Ronaldo Laishram, Yusei Koyama, Abdurrahman Naufal, Tadayuki Kodama, Rhythm Shimakawa, Kazuki Daikuhara, Helmut Dannerbauer, Jose Manuel Pérez-Martínez, Pablo G. Pérez-González

We present a spatially-resolved analysis of galaxy quenching within the Spiderweb Protocluster at $z \sim 2.16$, combining deep imaging from the James Webb Space Telescope (JWST) and the Hubble Space Telescope (HST). Utilizing pixel-by-pixel spectral energy distribution fitting, we derive maps of stellar mass, star formation rate (SFR), specific SFR (sSFR), and rest-frame UVJ colors. Quiescent galaxies, predominantly found at $\log(M_*/M_{\odot}) \geq 10.5$, exhibit clear mass-dependent inside-out quenching, with central sSFR approximately an order of magnitude lower than outer regions, while lower-mass star-forming galaxies show flat sSFR profiles.

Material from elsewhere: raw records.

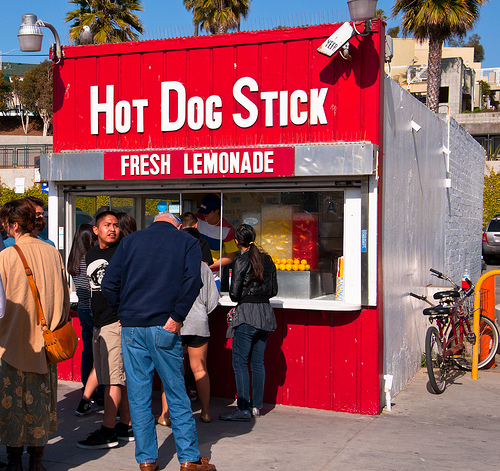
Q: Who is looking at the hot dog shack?
A: The photographer.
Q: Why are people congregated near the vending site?
A: To get food and drinks.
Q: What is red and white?
A: The "Hot Dog Stick.".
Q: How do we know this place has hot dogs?
A: The sign says so.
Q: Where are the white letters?
A: On the red building.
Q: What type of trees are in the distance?
A: Palm trees.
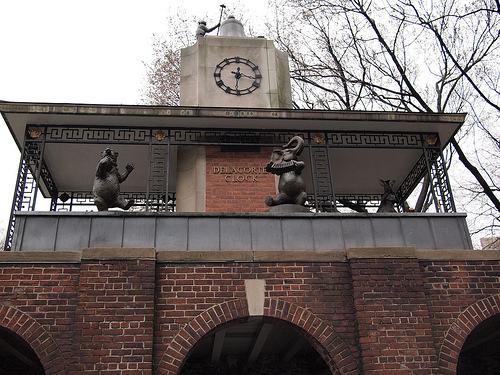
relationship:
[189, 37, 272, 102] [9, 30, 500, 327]
clock on clock tower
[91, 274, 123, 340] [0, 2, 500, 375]
wall of clock tower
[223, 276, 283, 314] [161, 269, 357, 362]
capstone on arch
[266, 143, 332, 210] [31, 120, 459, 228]
statue on 2nd floor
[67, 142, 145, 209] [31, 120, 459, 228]
bear statue on 2nd floor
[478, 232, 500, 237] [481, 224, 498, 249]
roof of odd building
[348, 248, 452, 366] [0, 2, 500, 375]
column of clock tower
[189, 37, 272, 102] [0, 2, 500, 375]
clock on clock tower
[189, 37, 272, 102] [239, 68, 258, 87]
clock has pointed hand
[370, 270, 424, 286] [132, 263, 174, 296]
brick with dark spots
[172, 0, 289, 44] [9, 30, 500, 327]
statue on clock tower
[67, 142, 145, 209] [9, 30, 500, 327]
bear statue on clock tower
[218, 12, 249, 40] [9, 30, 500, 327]
bell on clock tower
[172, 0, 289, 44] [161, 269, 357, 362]
statue over archway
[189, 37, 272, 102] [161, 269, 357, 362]
clock above archway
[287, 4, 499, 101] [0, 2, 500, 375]
tree by clock tower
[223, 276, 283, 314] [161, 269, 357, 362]
capstone on archway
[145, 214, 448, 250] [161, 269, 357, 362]
metal wall over archway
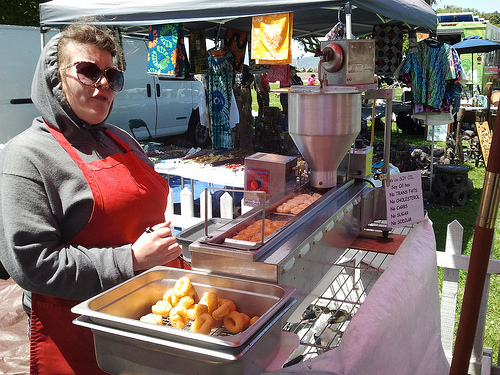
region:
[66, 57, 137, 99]
The woman is wearing sunglasses.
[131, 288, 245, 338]
Onion rings in the pan.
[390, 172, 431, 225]
Sign on the rack.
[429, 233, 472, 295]
The fence is white.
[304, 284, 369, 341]
The rack is wired.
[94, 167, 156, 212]
The apron is red.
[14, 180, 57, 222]
The sweater is grey.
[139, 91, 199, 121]
The van is white.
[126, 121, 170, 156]
Chair against the van.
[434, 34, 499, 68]
The umbrella is blue.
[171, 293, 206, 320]
doughnuts in the pan.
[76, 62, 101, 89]
sunglasses on woman's face.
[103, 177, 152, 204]
red apron on woman.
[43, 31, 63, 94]
hood over woman's ears.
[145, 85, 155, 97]
door handle on van.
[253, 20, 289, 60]
yellow handkerchief hanging from tent.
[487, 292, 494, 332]
grass on the ground.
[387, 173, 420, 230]
sign with writing on it.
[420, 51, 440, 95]
shirt with colorful design.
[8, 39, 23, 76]
side of white van.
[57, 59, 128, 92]
the woman's sunglasses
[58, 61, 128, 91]
the sunglasses on the woman's face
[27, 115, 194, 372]
the red apron on the woman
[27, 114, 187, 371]
the woman's red apron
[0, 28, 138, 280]
the gray hoodie on the woman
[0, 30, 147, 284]
the woman's gray hoodie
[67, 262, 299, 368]
the gray trays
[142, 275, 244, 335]
the food in the gray trays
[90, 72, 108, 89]
the nose on the woman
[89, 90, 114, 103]
the mouth on the woman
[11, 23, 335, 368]
Flea market food stand.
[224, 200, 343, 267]
Doughnuts deep frying oil.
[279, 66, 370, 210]
Dough funneled overhead oil.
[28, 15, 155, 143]
Woman dark hair sunglasses.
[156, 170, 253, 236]
White picket fence separaters.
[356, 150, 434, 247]
Food prices clearly shown.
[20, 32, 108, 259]
Gray hoodie keeps warm.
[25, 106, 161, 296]
Red apron protects splashes.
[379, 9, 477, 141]
Hawaiian print shirts hang.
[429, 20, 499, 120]
Blue umbrella upper right.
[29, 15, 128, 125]
the head of a woman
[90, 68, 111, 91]
the nose of a woman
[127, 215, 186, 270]
the hand of a woman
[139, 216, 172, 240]
the thumb of a woman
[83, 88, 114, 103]
the mouth of a woman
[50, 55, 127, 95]
a pair of sunglasses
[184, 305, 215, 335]
a round yellow donut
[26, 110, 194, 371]
a red apron on the woman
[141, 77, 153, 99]
a black van door handle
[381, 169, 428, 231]
a white paper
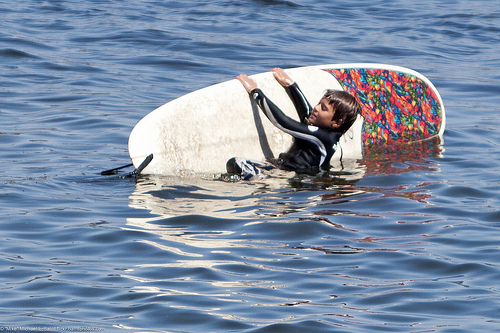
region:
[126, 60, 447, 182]
boy with surf board in th water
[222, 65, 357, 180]
boy wearing wet suit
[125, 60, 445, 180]
white and multi-colored surf board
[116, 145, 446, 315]
reflection of surf board in the water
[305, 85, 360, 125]
boy hair is brown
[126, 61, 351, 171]
white part of surf board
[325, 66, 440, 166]
brightly colored part of surf board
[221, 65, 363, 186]
boy holding on tightly to board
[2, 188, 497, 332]
water is deep blue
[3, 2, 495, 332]
water is not very wavy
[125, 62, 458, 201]
a young boy holding on to a surf board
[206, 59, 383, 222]
a young boy in the water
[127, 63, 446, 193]
a white surf board with a design on it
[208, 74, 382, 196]
a young boy wearing a wet suit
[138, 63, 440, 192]
a surf board on its side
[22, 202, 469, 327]
a body of water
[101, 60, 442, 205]
a boy in the water with a surf board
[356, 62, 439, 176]
several different colors on a surf board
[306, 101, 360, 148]
a boy with wet hair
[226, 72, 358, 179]
a boy in a black and white wet suit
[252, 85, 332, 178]
A black and white surf wear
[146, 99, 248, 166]
A surf board in the water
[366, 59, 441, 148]
A multi-colored edge of a surf board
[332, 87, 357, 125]
Brown hair in the photo.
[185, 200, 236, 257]
Light reflections on the water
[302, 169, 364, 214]
Shadows in the water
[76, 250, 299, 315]
Waves in the water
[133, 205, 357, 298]
Blue sea waters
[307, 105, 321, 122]
A boy smiling on the photo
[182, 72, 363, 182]
A boy holding on the capsized surf board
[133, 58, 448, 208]
a boy hanging on to a surf board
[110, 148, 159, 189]
black fins of the surf board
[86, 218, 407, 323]
calm blue water of the ocean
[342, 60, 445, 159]
coloful pattern on the front of the surfboard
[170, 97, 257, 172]
white top of the surf board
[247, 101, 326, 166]
white stripe on the boy's wet suit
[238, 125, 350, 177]
the boy's blac wet suit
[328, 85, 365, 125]
the boy's wet brown hair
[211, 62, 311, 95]
the boy's hands holding on to the surfboard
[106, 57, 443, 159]
a surf board sideways in the ocean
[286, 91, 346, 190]
boy holding on to a surfboard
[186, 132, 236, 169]
surfboard is white and colorful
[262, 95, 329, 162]
kid wearing black swimwear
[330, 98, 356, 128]
kid with black hair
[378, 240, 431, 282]
medium ripples in water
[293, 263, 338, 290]
water is dark blue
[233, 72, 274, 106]
left hand on surfboard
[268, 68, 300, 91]
right hand on surfboard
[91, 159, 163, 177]
black cord on surfboard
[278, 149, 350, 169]
swim outfit is black and gray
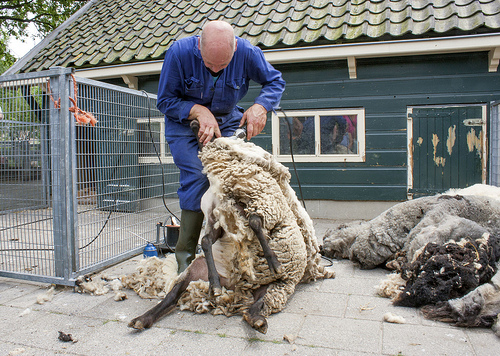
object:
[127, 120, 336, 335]
sheep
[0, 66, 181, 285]
fence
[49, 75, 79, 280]
metal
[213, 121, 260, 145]
shearer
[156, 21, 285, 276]
man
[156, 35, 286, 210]
suit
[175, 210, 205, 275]
boots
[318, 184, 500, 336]
sheep wool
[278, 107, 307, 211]
cord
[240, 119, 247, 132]
tool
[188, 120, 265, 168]
head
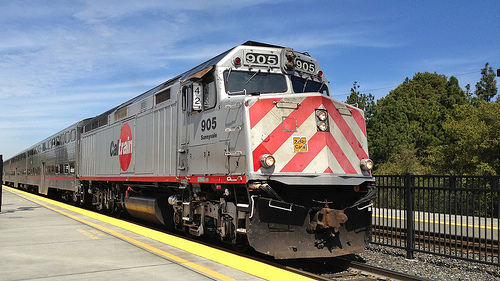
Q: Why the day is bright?
A: It's day time.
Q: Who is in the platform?
A: No one.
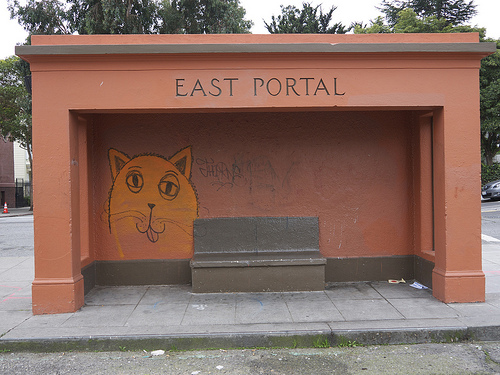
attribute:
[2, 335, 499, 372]
road — cement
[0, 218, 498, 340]
pavement — brown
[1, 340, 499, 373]
road — cement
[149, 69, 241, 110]
letters — gray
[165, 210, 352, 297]
bench — brown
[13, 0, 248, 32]
tree — green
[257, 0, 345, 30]
tree — green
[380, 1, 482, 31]
tree — green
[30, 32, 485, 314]
stage shade — orange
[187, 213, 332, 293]
bench — concrete, brown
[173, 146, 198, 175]
cone — white and orange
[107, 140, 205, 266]
cat — orange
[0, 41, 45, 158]
branch — green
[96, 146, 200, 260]
cat — yellow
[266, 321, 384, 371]
grass — green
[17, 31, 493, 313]
building — painted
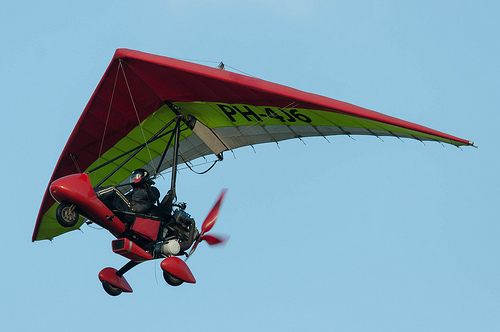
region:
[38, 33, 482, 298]
a person is hang gliding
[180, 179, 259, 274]
the propeller is in motion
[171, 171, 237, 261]
the propeller is red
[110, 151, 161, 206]
the pilot is wearing a helmet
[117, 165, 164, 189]
the helmet is black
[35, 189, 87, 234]
the wheel is black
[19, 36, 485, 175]
the kite is red, green, and grey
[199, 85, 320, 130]
letters and numbers under the kite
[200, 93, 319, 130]
the writing is black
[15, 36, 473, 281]
the kite is attached to a car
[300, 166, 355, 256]
sky behind the aircraft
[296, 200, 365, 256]
sky with no clouds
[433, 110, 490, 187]
tip of the wing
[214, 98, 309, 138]
red numbers and letters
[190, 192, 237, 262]
propellor on the plane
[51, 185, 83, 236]
tire on the object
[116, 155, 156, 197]
helmet on the person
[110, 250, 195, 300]
two wheels on the object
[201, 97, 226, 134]
yellow part of the object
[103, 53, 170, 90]
red part of the plane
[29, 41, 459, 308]
A glider attached to a motorcycle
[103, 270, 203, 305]
Two small black wheels on the vehicle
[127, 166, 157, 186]
A black helmet on the pilot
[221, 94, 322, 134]
The sail says "PH-4J6"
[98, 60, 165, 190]
Strings holding the vehicle up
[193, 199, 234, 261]
A red propeller on the back of the vehicle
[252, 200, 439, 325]
An open blue sky behind the vehicle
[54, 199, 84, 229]
The front landing gear of the aircraft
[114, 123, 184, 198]
Thin black metal poles on the vehicle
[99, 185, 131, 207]
Yellow stripes on the man's pants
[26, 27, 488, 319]
Man flying ultralight aircraft.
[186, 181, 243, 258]
Propeller of ultralight aircraft.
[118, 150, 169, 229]
Pilot of ultralight aircraft.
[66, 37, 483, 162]
Wing of ultralight aircraft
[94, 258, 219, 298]
Landing gear of ultralight aircraft.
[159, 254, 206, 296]
Right landing gear wheel.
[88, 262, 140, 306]
Left landing gear wheel.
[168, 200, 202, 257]
Engine of ultralight aircraft.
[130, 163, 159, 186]
Pilot's helmet.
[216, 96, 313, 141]
Numbers and letters on wing.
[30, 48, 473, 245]
red green and white hang glider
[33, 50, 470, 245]
hang glider in air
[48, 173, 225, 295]
small plane with glider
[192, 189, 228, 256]
propeller on plane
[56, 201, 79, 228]
black tire on plane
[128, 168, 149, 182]
black plastic helmet on head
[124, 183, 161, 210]
black padded jacket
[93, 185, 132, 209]
black and white pants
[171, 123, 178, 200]
black metal support pole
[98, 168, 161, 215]
man flying on hang glider plane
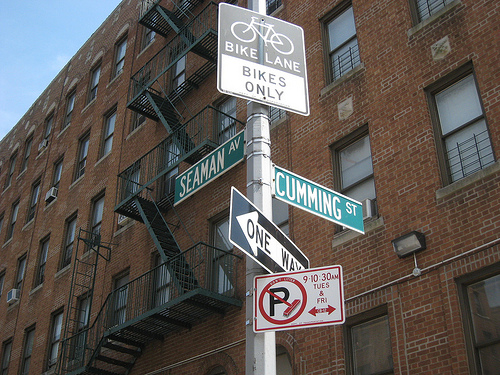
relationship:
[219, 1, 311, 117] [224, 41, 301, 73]
sign says bike lane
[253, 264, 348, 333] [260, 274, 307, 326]
sign says no parking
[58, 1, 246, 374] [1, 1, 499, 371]
fire escape on building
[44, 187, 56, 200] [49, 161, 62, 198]
air conditioner in window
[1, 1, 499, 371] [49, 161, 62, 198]
building has a window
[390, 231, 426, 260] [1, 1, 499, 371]
light on building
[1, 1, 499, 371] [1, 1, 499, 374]
building has windows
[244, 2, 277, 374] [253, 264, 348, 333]
pole with sign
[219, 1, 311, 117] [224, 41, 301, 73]
sign for bike lane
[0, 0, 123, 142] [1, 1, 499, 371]
sky over building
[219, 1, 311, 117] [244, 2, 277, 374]
sign on pole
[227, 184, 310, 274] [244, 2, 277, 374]
sign on pole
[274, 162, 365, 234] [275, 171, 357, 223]
sign says cumming st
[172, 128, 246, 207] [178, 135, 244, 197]
sign says seaman av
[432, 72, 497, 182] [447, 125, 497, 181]
window with bars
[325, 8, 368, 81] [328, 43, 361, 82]
window with bars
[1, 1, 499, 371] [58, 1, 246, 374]
building has a fire escape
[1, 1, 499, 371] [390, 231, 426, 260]
building has a light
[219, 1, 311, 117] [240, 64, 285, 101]
sign for bikes only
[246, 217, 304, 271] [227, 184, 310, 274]
one way on sign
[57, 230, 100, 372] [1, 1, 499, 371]
ladder on building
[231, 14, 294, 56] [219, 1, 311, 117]
bike on sign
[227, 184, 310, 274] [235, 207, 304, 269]
sign has a arrow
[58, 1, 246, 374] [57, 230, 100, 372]
fire escape has a ladder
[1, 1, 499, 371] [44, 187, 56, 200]
building has a air conditioner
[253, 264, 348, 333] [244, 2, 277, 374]
sign on pole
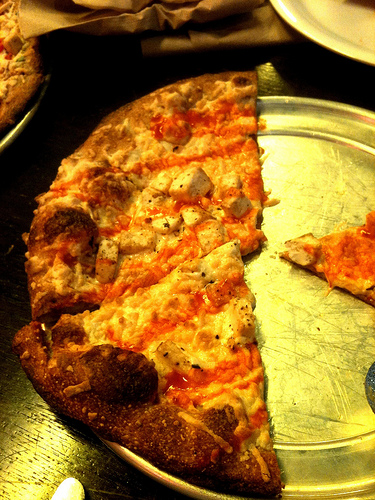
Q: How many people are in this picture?
A: 0.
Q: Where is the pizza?
A: On the tray.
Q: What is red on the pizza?
A: Sauce.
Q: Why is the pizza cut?
A: To make slices.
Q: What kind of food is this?
A: Italian.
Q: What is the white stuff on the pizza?
A: Cheese.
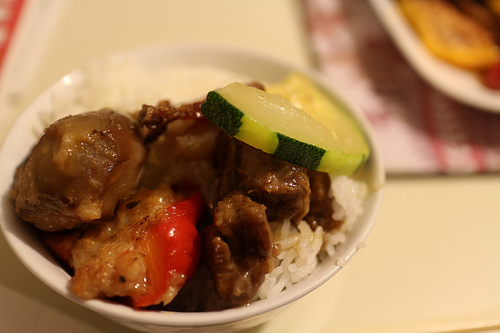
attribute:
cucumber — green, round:
[210, 86, 345, 161]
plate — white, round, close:
[366, 170, 390, 229]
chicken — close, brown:
[92, 204, 192, 308]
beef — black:
[37, 120, 147, 194]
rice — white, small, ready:
[294, 227, 335, 279]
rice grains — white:
[254, 225, 320, 289]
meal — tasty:
[18, 68, 358, 315]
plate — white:
[2, 32, 394, 332]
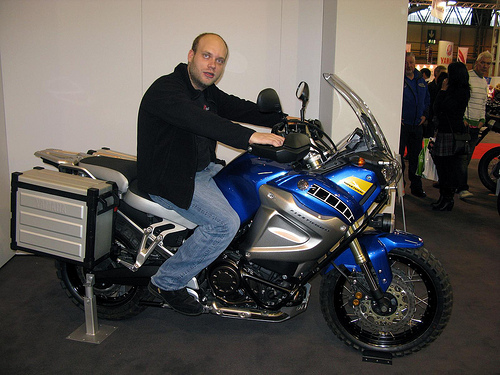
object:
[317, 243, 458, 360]
wheel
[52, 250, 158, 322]
wheel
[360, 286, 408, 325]
chrome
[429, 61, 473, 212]
guest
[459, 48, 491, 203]
guest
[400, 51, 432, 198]
guest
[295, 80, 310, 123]
mirror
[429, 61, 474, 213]
crowd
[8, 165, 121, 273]
box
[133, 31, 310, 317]
biker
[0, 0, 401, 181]
wall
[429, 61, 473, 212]
woman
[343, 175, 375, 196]
yellow box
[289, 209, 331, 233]
black writing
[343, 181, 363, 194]
black writing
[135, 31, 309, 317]
man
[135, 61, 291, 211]
jacket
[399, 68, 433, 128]
jacket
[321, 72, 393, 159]
windshield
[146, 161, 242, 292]
jeans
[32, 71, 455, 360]
motorcycle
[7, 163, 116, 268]
cases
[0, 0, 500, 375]
exhibition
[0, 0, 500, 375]
show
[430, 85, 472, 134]
clothing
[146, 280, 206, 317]
shoe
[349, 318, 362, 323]
spokes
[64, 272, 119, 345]
stand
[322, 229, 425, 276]
fender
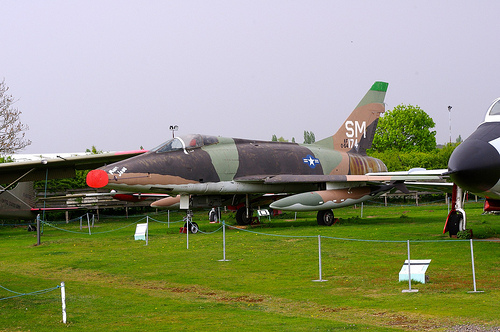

Central star formation activity fundamentally anti-correlates with Sérsic index, indicating reduced activity in bulge-dominated systems. Spatially resolved UVJ colors reveal heterogeneous internal star formation, distinguishing star-forming regions in quiescent hosts from those in globally star-forming systems. These findings demonstrate that quenching mechanisms were effectively operating by $z \sim 2$, with the observed inside-out patterns and morphological correlations consistent with AGN-driven feedback processes. Our study provides key observational constraints on galaxy evolution during this critical epoch.